#### What is being asked:
Output every line of text in the listing below verbatim, omitting the pictures.

#### Supplied data:
——

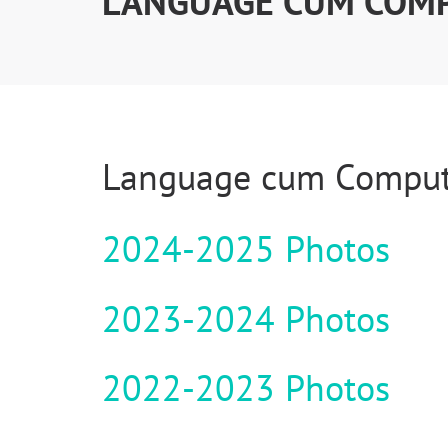
LANGUAGE CUM COM
Language cum Comput
2024-2025 Photos
2023-2024 Photos
2022-2023 Photos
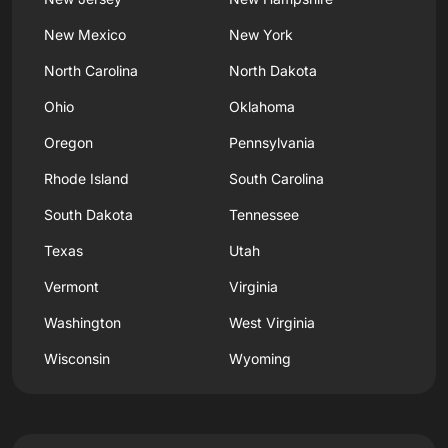
New Mexico
New York
North Carolina
North Dakota
Ohio
Oklahoma
Oregon
Pennsylvania
Rhode Island
South Carolina
South Dakota
Tennessee
Texas
Utah
Vermont
Virginia
Washington
West Virginia
Wisconsin
Wyoming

——

#### Solved exercise:
LANGUAGE CUM COM
Language cum Comput
2024-2025 Photos
2023-2024 Photos
2022-2023 Photos
New Mexico
New York
North Carolina
North Dakota
Ohio
Oklahoma
Oregon
Pennsylvania
Rhode Island
South Carolina
South Dakota
Tennessee
Texas
Utah
Vermont
Virginia
Washington
West Virginia
Wisconsin
Wyoming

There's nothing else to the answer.